Method | Description |
---|---|
String getInstanceID() | Obtains the ID of a job instance. You can use the job instance ID to view operational logs and manage jobs. |
boolean isComplete() | Checks whether a job is completed. |
boolean isSuccessful() | Checks whether a job instance is successful. |
void waitForCompletion() | Waits for a job instance to end. The method is used for jobs that are submitted in asynchronous mode. |
JobStatus getJobStatus() | Checks the running status of a job instance. |
void killJob() | Ends the current job. |
Counters getCounters() | Obtains the counter information. |
InputUtils
The following table describes the methods of the InputUtils class.
Method | Description |
---|---|
static void addTable(TableInfo table, JobConf conf) | Adds an input table to a task. The method can be called multiple times. New tables are appended to the input queue. |
static void setTables(TableInfo [] tables, JobConf conf) | Adds multiple input tables to a task. |
OutputUtils
The following table describes the methods of the OutputUtils class.
Method | Description |
---|---|
static void addTable(TableInfo table, JobConf conf) | Adds an output table to a task. The method can be called multiple times. New tables are appended to the output queue. |
static void setTables(TableInfo[] tables, JobConf conf) | Adds multiple output tables to a task. |
Pipeline
Pipeline is the main class of the extended MapReduce model. You can call the Pipeline.builder method to build a pipeline. The following code shows the methods of the Pipeline class:
public Builder addMapper(Class<? extends Mapper> mapper)
public Builder addMapper(Class<? extends Mapper> mapper,
Column[] keySchema, Column[] valueSchema, String[] sortCols,
SortOrder[] order, String[] partCols,
Class<? extends Partitioner> theClass, String[] groupCols)
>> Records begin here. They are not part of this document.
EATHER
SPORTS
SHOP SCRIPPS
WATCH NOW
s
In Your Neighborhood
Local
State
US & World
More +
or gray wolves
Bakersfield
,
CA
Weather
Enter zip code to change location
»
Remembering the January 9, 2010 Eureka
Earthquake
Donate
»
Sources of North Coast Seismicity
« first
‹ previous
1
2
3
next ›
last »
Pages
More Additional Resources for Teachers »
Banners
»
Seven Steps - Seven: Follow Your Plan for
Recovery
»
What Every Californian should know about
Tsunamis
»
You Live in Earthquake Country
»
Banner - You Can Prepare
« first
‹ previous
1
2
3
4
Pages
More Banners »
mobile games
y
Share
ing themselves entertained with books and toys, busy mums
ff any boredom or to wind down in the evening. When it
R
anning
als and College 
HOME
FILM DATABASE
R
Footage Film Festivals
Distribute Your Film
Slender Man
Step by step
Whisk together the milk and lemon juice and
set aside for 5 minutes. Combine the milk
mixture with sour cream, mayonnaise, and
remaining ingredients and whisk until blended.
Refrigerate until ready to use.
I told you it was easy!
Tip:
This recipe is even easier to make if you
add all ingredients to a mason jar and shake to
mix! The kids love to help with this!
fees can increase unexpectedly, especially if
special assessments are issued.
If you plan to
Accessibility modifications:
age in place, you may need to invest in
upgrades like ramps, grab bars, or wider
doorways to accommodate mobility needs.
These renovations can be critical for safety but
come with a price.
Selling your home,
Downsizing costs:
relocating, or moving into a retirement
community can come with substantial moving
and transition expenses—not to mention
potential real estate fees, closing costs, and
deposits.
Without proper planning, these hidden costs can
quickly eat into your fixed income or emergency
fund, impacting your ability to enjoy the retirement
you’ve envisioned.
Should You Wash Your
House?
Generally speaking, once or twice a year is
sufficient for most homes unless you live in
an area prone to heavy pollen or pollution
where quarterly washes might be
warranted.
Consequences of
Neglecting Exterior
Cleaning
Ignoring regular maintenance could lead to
public Builder addReducer(Class<? extends Reducer> reducer)
public Builder addReducer(Class<? extends Reducer> reducer,
Column[] keySchema, Column[] valueSchema, String[] sortCols,
SortOrder[] order, String[] partCols,
Class<? extends Partitioner> theClass, String[] groupCols)
public Builder setOutputKeySchema(Column[] keySchema)
public Builder setOutputValueSchema(Column[] valueSchema)
public Builder setOutputKeySortColumns(String[] sortCols)
public Builder setOutputKeySortOrder(SortOrder[] order)
public Builder setPartitionColumns(String[] partCols)
public Builder setPartitionerClass(Class<? extends Partitioner> theClass)
public Builder setOutputGroupingColumns(String[] cols)
The following example shows how to call the Pipeline.builder method to build a pipeline:
Job job = new Job();
Pipeline pipeline = Pipeline.builder()
.addMapper(TokenizerMapper.class)
.setOutputKeySchema(
new Column[] { new Column("word", OdpsType.STRING) })
.setOutputValueSchema(
new Column[] { new Column("count", OdpsType.BIGINT) })
.addReducer(SumReducer.class)
.setOutputKeySchema(
new Column[] { new Column("count", OdpsType.BIGINT) })
.setOutputValueSchema(
new Column[] { new Column("word", OdpsType.STRING),
new Column("count", OdpsType.BIGINT) })
.addReducer(IdentityReducer.class).createPipeline();
job.setPipeline(pipeline);
job.addInput(...)
job.addOutput(...)
job.submit();
As shown in the preceding example, you can create a MapReduce job in which a mapper is followed by two reducers in the main function. If you are familiar with the basic features of MapReduce, the extended MapReduce model is easy to use.
Note
- Before you use the extended MapReduce model, we recommend that you learn how to use MapReduce.
- You can create a MapReduce job in which a mapper is followed by only one reducer by using JobConf.